**TASK MATERIAL:**
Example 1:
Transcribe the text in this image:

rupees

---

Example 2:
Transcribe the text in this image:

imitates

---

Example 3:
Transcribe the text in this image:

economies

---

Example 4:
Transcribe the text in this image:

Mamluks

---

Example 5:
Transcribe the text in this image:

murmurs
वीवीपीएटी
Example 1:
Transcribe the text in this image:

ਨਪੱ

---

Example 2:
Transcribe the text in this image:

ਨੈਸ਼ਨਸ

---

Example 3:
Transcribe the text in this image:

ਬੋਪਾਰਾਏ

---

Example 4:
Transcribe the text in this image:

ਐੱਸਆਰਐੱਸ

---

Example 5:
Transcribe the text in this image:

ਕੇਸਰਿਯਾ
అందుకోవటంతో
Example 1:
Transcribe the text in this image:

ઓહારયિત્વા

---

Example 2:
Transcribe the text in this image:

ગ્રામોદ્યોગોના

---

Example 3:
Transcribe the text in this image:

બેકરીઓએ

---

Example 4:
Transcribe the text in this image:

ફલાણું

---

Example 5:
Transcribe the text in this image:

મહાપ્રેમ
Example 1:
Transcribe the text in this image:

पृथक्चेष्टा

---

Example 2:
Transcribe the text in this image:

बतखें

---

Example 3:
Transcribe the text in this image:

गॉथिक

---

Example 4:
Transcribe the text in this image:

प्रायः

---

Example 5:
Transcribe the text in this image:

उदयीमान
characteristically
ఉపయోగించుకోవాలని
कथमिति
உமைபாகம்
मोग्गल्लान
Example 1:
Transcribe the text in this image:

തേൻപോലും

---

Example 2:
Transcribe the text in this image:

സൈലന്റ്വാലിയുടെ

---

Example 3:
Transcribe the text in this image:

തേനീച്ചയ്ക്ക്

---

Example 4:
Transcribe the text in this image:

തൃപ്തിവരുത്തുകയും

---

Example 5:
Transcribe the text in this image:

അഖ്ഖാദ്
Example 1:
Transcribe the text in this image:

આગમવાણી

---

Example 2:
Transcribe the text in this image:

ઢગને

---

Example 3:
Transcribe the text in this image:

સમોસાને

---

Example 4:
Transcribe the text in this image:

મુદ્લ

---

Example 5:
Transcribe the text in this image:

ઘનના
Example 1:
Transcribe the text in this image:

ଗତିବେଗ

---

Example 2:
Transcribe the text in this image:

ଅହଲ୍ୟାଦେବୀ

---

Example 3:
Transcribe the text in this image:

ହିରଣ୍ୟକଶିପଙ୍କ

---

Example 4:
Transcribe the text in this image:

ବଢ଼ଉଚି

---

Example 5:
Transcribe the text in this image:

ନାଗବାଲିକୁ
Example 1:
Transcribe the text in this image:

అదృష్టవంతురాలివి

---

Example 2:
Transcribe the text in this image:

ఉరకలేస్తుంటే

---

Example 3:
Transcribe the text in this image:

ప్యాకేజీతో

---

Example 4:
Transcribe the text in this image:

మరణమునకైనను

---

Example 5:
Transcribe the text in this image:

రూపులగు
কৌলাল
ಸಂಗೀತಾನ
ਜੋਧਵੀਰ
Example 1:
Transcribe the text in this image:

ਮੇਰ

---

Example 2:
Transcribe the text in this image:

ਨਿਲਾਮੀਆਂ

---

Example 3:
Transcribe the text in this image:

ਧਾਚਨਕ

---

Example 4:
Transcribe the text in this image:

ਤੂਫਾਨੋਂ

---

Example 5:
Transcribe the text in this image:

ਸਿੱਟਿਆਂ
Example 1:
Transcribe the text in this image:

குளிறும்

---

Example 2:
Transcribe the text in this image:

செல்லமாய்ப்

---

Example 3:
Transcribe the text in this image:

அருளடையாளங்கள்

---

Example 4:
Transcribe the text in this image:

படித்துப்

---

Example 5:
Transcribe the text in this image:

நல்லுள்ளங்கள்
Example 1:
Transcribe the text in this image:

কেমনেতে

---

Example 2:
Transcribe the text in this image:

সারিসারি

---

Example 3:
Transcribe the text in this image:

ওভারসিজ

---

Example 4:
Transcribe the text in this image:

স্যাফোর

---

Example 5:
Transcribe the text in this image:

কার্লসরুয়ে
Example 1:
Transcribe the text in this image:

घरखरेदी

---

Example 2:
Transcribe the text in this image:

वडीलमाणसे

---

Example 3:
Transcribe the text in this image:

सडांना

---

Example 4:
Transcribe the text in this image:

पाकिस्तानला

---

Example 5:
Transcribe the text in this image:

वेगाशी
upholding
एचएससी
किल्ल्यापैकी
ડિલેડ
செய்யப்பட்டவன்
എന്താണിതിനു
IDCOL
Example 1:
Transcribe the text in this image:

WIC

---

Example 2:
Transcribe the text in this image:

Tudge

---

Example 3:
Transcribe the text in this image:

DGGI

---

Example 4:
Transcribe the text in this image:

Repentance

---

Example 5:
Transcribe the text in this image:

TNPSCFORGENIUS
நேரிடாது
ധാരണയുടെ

**AIM OF THE EXERCISE:** Print every record exactly, so that each word matches what is written above.

**ANSWER TO THIS PROBLEM:**
Example 1:
Transcribe the text in this image:

rupees

---

Example 2:
Transcribe the text in this image:

imitates

---

Example 3:
Transcribe the text in this image:

economies

---

Example 4:
Transcribe the text in this image:

Mamluks

---

Example 5:
Transcribe the text in this image:

murmurs
वीवीपीएटी
Example 1:
Transcribe the text in this image:

ਨਪੱ

---

Example 2:
Transcribe the text in this image:

ਨੈਸ਼ਨਸ

---

Example 3:
Transcribe the text in this image:

ਬੋਪਾਰਾਏ

---

Example 4:
Transcribe the text in this image:

ਐੱਸਆਰਐੱਸ

---

Example 5:
Transcribe the text in this image:

ਕੇਸਰਿਯਾ
అందుకోవటంతో
Example 1:
Transcribe the text in this image:

ઓહારયિત્વા

---

Example 2:
Transcribe the text in this image:

ગ્રામોદ્યોગોના

---

Example 3:
Transcribe the text in this image:

બેકરીઓએ

---

Example 4:
Transcribe the text in this image:

ફલાણું

---

Example 5:
Transcribe the text in this image:

મહાપ્રેમ
Example 1:
Transcribe the text in this image:

पृथक्चेष्टा

---

Example 2:
Transcribe the text in this image:

बतखें

---

Example 3:
Transcribe the text in this image:

गॉथिक

---

Example 4:
Transcribe the text in this image:

प्रायः

---

Example 5:
Transcribe the text in this image:

उदयीमान
characteristically
ఉపయోగించుకోవాలని
कथमिति
உமைபாகம்
मोग्गल्लान
Example 1:
Transcribe the text in this image:

തേൻപോലും

---

Example 2:
Transcribe the text in this image:

സൈലന്റ്വാലിയുടെ

---

Example 3:
Transcribe the text in this image:

തേനീച്ചയ്ക്ക്

---

Example 4:
Transcribe the text in this image:

തൃപ്തിവരുത്തുകയും

---

Example 5:
Transcribe the text in this image:

അഖ്ഖാദ്
Example 1:
Transcribe the text in this image:

આગમવાણી

---

Example 2:
Transcribe the text in this image:

ઢગને

---

Example 3:
Transcribe the text in this image:

સમોસાને

---

Example 4:
Transcribe the text in this image:

મુદ્લ

---

Example 5:
Transcribe the text in this image:

ઘનના
Example 1:
Transcribe the text in this image:

ଗତିବେଗ

---

Example 2:
Transcribe the text in this image:

ଅହଲ୍ୟାଦେବୀ

---

Example 3:
Transcribe the text in this image:

ହିରଣ୍ୟକଶିପଙ୍କ

---

Example 4:
Transcribe the text in this image:

ବଢ଼ଉଚି

---

Example 5:
Transcribe the text in this image:

ନାଗବାଲିକୁ
Example 1:
Transcribe the text in this image:

అదృష్టవంతురాలివి

---

Example 2:
Transcribe the text in this image:

ఉరకలేస్తుంటే

---

Example 3:
Transcribe the text in this image:

ప్యాకేజీతో

---

Example 4:
Transcribe the text in this image:

మరణమునకైనను

---

Example 5:
Transcribe the text in this image:

రూపులగు
কৌলাল
ಸಂಗೀತಾನ
ਜੋਧਵੀਰ
Example 1:
Transcribe the text in this image:

ਮੇਰ

---

Example 2:
Transcribe the text in this image:

ਨਿਲਾਮੀਆਂ

---

Example 3:
Transcribe the text in this image:

ਧਾਚਨਕ

---

Example 4:
Transcribe the text in this image:

ਤੂਫਾਨੋਂ

---

Example 5:
Transcribe the text in this image:

ਸਿੱਟਿਆਂ
Example 1:
Transcribe the text in this image:

குளிறும்

---

Example 2:
Transcribe the text in this image:

செல்லமாய்ப்

---

Example 3:
Transcribe the text in this image:

அருளடையாளங்கள்

---

Example 4:
Transcribe the text in this image:

படித்துப்

---

Example 5:
Transcribe the text in this image:

நல்லுள்ளங்கள்
Example 1:
Transcribe the text in this image:

কেমনেতে

---

Example 2:
Transcribe the text in this image:

সারিসারি

---

Example 3:
Transcribe the text in this image:

ওভারসিজ

---

Example 4:
Transcribe the text in this image:

স্যাফোর

---

Example 5:
Transcribe the text in this image:

কার্লসরুয়ে
Example 1:
Transcribe the text in this image:

घरखरेदी

---

Example 2:
Transcribe the text in this image:

वडीलमाणसे

---

Example 3:
Transcribe the text in this image:

सडांना

---

Example 4:
Transcribe the text in this image:

पाकिस्तानला

---

Example 5:
Transcribe the text in this image:

वेगाशी
upholding
एचएससी
किल्ल्यापैकी
ડિલેડ
செய்யப்பட்டவன்
എന്താണിതിനു
IDCOL
Example 1:
Transcribe the text in this image:

WIC

---

Example 2:
Transcribe the text in this image:

Tudge

---

Example 3:
Transcribe the text in this image:

DGGI

---

Example 4:
Transcribe the text in this image:

Repentance

---

Example 5:
Transcribe the text in this image:

TNPSCFORGENIUS
நேரிடாது
ധാരണയുടെ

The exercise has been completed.